*WHAT NEEDS TO BE DONE:* Scan the entries for "event". Every line that holds it is to be copied.

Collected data
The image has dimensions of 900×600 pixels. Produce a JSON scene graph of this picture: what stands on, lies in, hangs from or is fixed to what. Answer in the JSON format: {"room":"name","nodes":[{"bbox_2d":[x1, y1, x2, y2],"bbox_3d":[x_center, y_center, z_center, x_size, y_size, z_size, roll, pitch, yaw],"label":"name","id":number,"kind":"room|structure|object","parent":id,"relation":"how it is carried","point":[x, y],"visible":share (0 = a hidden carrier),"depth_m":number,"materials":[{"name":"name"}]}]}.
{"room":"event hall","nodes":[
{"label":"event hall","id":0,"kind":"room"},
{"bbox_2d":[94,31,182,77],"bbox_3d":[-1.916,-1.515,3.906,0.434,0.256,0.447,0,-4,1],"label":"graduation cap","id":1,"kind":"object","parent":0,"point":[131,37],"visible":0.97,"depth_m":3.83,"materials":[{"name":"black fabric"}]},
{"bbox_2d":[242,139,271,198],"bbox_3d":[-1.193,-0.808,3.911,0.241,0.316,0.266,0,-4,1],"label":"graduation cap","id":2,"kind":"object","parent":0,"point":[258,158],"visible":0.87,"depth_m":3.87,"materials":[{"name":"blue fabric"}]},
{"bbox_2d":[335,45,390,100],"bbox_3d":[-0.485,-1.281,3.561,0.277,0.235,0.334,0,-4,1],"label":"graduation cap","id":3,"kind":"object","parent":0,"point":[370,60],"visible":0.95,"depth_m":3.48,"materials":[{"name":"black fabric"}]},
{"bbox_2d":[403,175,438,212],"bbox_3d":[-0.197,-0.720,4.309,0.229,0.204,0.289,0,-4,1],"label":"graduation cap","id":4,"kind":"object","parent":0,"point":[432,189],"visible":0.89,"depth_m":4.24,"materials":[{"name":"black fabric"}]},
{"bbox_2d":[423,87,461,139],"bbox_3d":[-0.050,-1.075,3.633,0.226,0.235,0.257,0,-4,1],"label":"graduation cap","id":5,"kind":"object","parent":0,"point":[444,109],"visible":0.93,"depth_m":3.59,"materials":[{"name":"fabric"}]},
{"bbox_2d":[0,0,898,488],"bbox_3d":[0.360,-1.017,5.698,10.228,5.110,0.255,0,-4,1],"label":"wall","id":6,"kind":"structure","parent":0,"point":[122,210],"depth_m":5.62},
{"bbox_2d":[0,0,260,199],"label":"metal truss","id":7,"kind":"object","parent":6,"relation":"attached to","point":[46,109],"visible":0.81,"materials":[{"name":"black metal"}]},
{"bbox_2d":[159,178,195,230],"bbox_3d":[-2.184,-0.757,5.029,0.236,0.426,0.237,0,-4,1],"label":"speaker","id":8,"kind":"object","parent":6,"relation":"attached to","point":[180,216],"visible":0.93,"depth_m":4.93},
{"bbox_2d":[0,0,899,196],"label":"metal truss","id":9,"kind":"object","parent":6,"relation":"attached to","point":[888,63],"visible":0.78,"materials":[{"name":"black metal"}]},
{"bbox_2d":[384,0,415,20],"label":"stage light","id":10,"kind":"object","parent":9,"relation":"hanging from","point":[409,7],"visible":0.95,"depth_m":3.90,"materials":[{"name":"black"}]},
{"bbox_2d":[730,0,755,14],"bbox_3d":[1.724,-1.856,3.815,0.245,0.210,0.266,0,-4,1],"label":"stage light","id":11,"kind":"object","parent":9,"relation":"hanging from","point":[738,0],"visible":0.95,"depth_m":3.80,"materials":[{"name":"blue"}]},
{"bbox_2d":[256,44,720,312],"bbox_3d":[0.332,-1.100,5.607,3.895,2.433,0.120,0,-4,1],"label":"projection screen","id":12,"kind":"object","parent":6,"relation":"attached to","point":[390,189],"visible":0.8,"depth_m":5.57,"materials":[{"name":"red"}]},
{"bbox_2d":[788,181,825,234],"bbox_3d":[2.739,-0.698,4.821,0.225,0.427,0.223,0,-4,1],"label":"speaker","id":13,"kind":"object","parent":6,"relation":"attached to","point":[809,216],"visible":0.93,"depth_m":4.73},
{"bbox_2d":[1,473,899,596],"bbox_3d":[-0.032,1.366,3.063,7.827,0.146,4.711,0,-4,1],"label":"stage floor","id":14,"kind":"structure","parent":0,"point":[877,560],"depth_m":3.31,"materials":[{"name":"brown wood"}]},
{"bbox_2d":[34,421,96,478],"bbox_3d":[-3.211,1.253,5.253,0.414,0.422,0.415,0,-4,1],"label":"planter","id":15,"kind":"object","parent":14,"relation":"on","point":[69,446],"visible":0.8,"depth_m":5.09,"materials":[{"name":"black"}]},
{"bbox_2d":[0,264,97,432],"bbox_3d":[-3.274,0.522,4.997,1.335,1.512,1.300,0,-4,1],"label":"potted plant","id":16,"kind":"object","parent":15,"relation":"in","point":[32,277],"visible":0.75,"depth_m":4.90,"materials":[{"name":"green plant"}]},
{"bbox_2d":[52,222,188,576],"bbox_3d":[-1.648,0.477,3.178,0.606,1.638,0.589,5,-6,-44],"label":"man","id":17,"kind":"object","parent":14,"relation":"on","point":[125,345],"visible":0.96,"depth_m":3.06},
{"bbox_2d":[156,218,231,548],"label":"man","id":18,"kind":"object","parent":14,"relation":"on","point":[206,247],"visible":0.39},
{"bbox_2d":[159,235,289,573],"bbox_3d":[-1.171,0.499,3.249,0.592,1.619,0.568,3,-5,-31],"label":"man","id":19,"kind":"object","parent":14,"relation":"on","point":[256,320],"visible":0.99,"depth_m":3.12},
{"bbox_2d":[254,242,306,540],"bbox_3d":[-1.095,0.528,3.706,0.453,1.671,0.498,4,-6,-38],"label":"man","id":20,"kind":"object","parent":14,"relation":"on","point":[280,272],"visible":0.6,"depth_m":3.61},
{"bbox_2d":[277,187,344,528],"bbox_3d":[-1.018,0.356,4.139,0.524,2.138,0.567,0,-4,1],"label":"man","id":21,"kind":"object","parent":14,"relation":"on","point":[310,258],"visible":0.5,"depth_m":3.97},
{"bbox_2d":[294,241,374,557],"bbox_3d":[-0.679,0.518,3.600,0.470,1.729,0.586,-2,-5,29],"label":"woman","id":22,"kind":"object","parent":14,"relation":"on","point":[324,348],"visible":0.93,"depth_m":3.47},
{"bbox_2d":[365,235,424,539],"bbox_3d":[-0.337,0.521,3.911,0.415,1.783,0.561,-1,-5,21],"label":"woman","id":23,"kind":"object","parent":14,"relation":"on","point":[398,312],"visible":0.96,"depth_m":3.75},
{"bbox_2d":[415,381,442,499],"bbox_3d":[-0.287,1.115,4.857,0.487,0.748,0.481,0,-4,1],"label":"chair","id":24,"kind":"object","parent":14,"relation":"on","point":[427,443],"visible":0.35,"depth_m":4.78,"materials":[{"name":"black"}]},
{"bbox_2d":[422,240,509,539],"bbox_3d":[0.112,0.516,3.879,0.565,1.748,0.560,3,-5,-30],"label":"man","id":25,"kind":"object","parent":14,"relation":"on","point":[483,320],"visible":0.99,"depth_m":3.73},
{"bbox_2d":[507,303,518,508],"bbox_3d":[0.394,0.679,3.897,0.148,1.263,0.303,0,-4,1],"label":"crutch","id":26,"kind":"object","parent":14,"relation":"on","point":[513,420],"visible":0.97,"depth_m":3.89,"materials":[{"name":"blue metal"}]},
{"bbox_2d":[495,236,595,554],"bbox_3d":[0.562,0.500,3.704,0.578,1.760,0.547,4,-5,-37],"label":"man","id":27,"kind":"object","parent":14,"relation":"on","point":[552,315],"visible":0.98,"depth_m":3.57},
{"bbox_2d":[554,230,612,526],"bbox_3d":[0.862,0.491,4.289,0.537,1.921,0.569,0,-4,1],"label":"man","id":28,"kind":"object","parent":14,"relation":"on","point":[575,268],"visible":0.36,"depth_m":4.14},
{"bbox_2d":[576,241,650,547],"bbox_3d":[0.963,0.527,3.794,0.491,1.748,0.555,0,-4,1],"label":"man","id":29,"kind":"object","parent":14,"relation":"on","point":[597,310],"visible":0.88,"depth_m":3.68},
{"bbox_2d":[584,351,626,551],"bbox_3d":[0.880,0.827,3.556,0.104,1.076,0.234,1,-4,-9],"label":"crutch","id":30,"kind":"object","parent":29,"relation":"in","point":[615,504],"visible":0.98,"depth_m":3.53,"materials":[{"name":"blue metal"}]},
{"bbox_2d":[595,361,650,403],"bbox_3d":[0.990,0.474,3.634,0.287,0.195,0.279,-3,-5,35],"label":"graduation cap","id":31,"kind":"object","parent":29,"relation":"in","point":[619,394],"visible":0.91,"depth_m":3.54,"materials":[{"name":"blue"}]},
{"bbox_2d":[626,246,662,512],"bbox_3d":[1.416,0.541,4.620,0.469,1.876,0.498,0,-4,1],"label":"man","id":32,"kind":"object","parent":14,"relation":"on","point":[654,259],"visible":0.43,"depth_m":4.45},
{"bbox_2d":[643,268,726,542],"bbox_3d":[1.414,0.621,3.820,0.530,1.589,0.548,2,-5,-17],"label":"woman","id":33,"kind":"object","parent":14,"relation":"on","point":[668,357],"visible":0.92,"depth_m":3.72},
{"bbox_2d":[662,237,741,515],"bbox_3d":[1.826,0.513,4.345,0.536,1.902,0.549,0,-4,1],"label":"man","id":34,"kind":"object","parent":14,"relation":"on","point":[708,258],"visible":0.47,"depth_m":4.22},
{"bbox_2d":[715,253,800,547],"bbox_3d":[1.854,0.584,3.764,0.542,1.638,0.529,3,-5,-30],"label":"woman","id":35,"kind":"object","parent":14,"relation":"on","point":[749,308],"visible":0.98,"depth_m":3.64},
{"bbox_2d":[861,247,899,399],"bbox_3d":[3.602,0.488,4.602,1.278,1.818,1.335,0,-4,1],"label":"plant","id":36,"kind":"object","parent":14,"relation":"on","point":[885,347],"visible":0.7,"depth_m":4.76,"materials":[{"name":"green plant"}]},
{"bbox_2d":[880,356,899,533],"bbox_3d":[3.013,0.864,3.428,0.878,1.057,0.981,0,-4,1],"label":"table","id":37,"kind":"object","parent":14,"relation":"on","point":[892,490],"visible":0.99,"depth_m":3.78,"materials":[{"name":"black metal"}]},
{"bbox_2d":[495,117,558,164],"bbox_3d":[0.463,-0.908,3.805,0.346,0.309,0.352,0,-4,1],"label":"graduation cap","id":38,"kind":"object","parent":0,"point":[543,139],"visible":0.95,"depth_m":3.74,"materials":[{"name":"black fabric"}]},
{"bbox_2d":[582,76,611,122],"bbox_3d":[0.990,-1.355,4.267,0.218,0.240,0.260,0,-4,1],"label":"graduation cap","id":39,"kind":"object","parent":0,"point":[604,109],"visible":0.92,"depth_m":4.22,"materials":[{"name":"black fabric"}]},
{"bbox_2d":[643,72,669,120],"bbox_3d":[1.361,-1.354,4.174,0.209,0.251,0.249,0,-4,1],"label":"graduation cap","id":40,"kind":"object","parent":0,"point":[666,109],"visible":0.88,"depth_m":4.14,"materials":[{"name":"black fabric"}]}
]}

*SOLUTION TO THE EXERCISE:*
{"room":"event hall","nodes":[
{"label":"event hall","id":0,"kind":"room"},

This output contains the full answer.